Whenever a line below mentions the word "down", that line should be copied.

▶ _Data_
----------
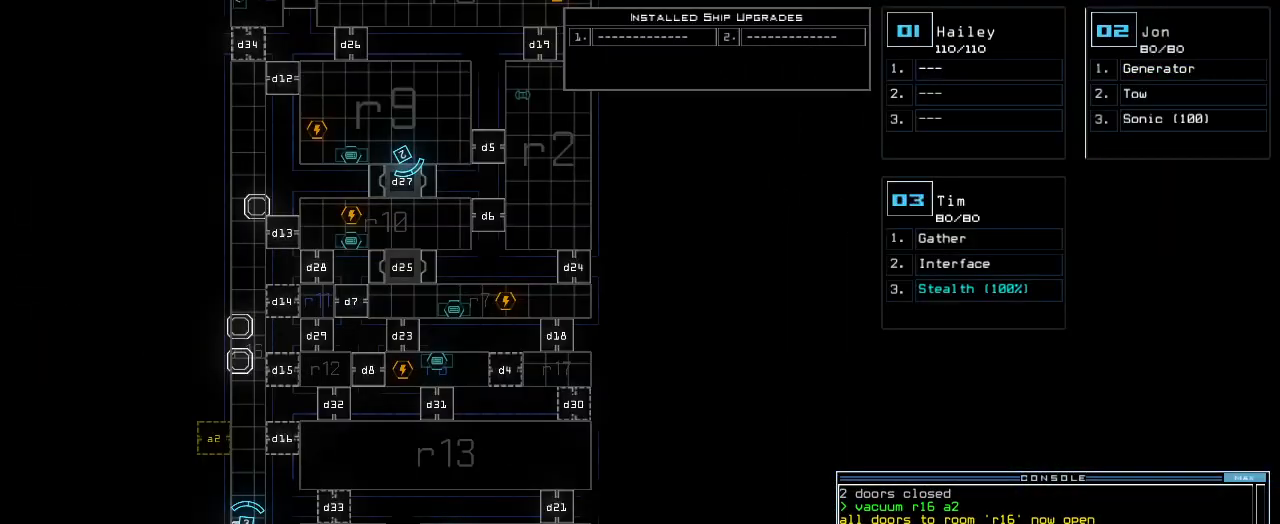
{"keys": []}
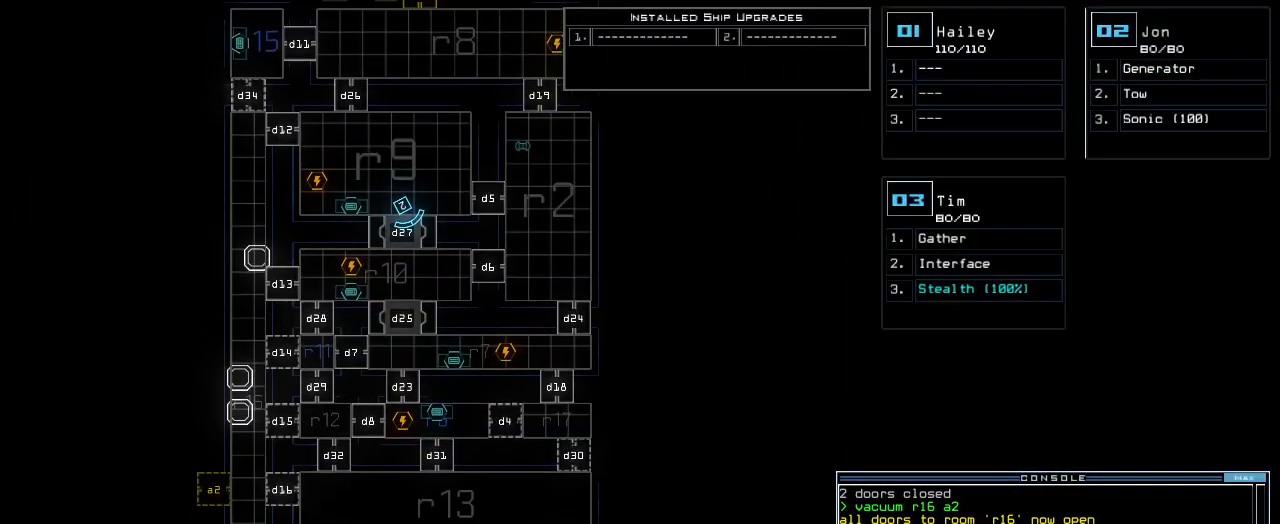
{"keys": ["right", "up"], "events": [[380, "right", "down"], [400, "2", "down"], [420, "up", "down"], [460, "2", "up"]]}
----------
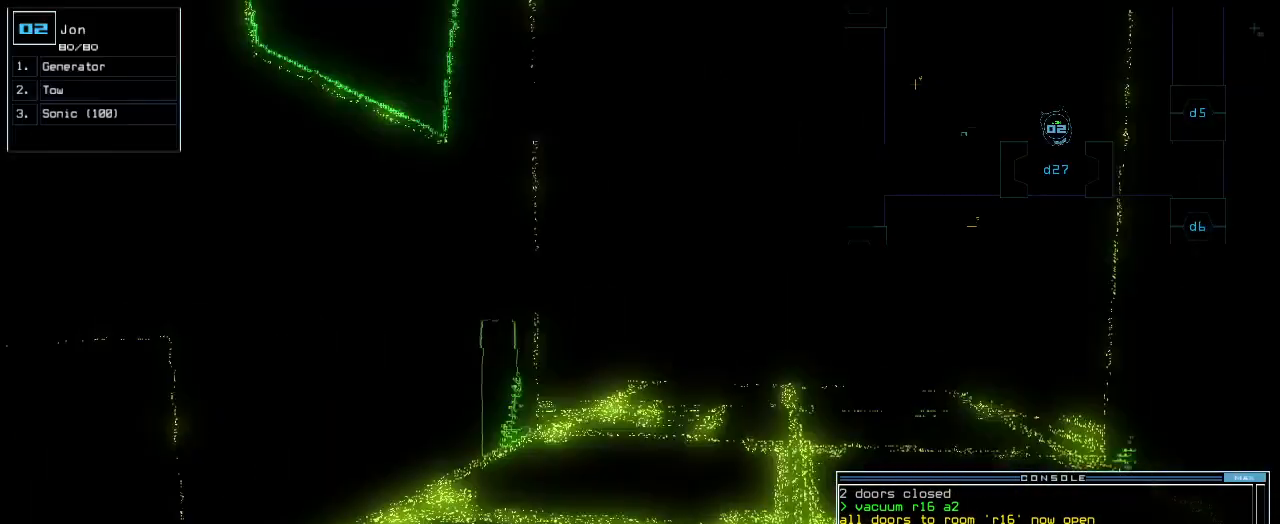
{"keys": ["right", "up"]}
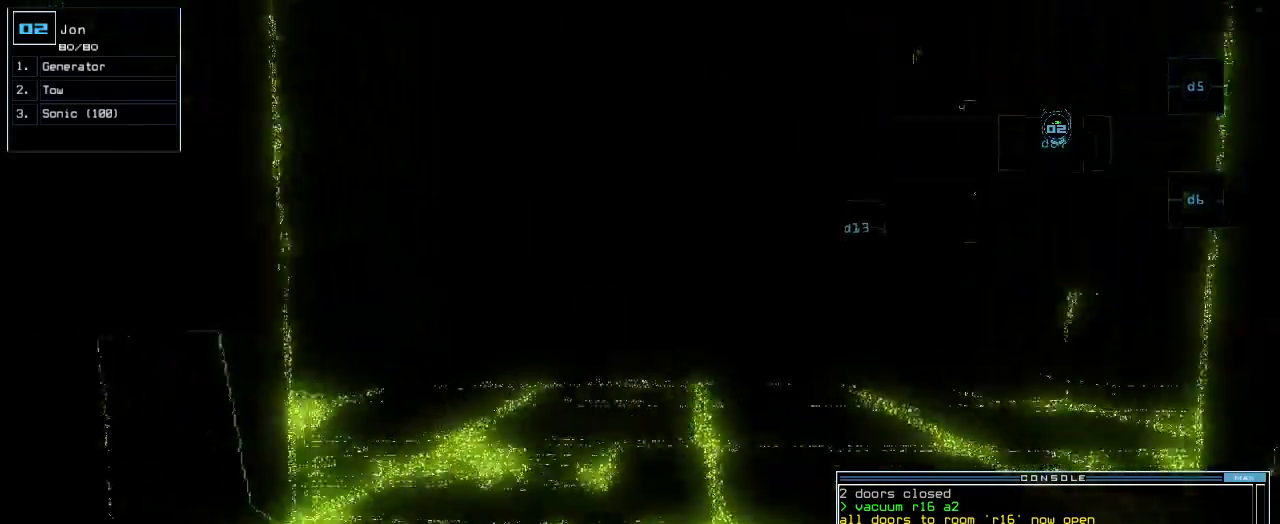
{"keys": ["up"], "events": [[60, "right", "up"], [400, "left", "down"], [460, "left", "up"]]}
----------
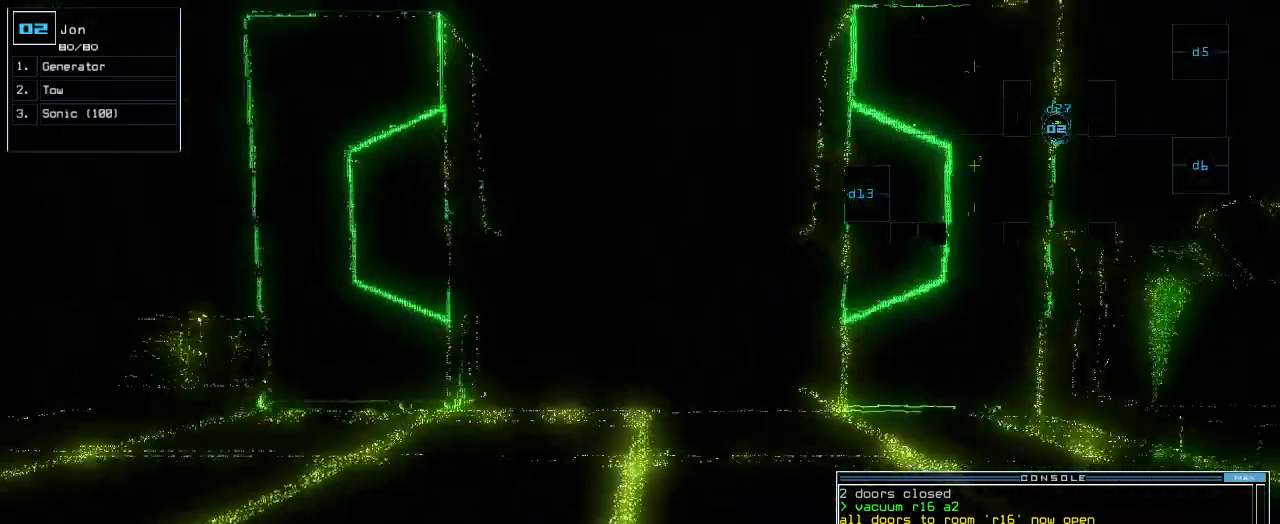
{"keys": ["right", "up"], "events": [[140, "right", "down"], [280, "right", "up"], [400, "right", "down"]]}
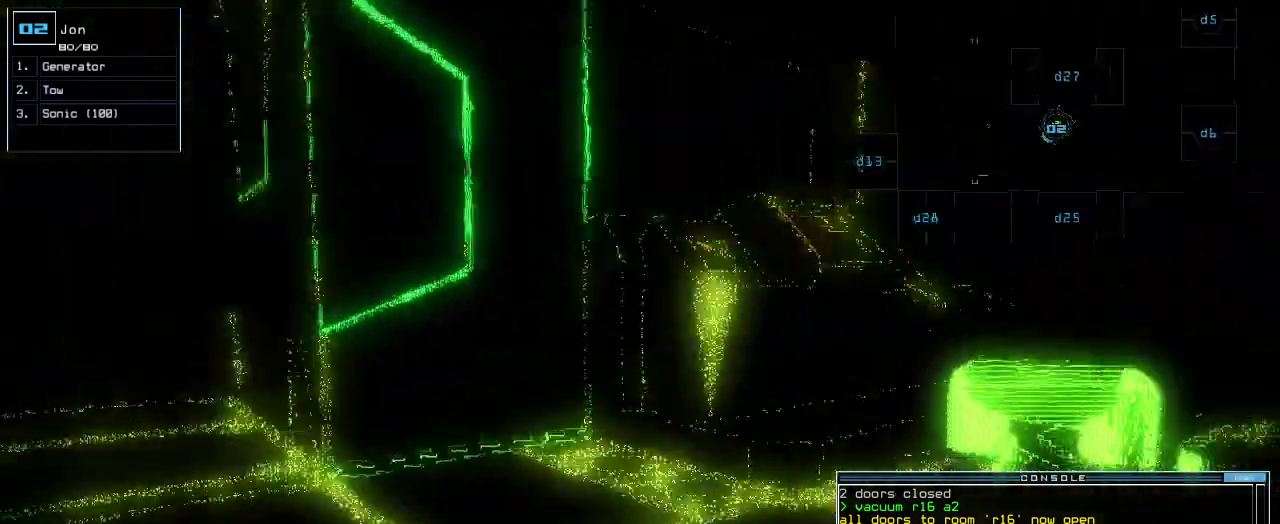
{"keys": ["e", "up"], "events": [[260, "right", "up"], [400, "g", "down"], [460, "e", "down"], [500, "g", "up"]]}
----------
▶ _Result of this task_
{"keys": ["right", "up"], "events": [[380, "right", "down"], [400, "2", "down"], [420, "up", "down"], [460, "2", "up"]]}
{"keys": ["up"], "events": [[60, "right", "up"], [400, "left", "down"], [460, "left", "up"]]}
{"keys": ["right", "up"], "events": [[140, "right", "down"], [280, "right", "up"], [400, "right", "down"]]}
{"keys": ["e", "up"], "events": [[260, "right", "up"], [400, "g", "down"], [460, "e", "down"], [500, "g", "up"]]}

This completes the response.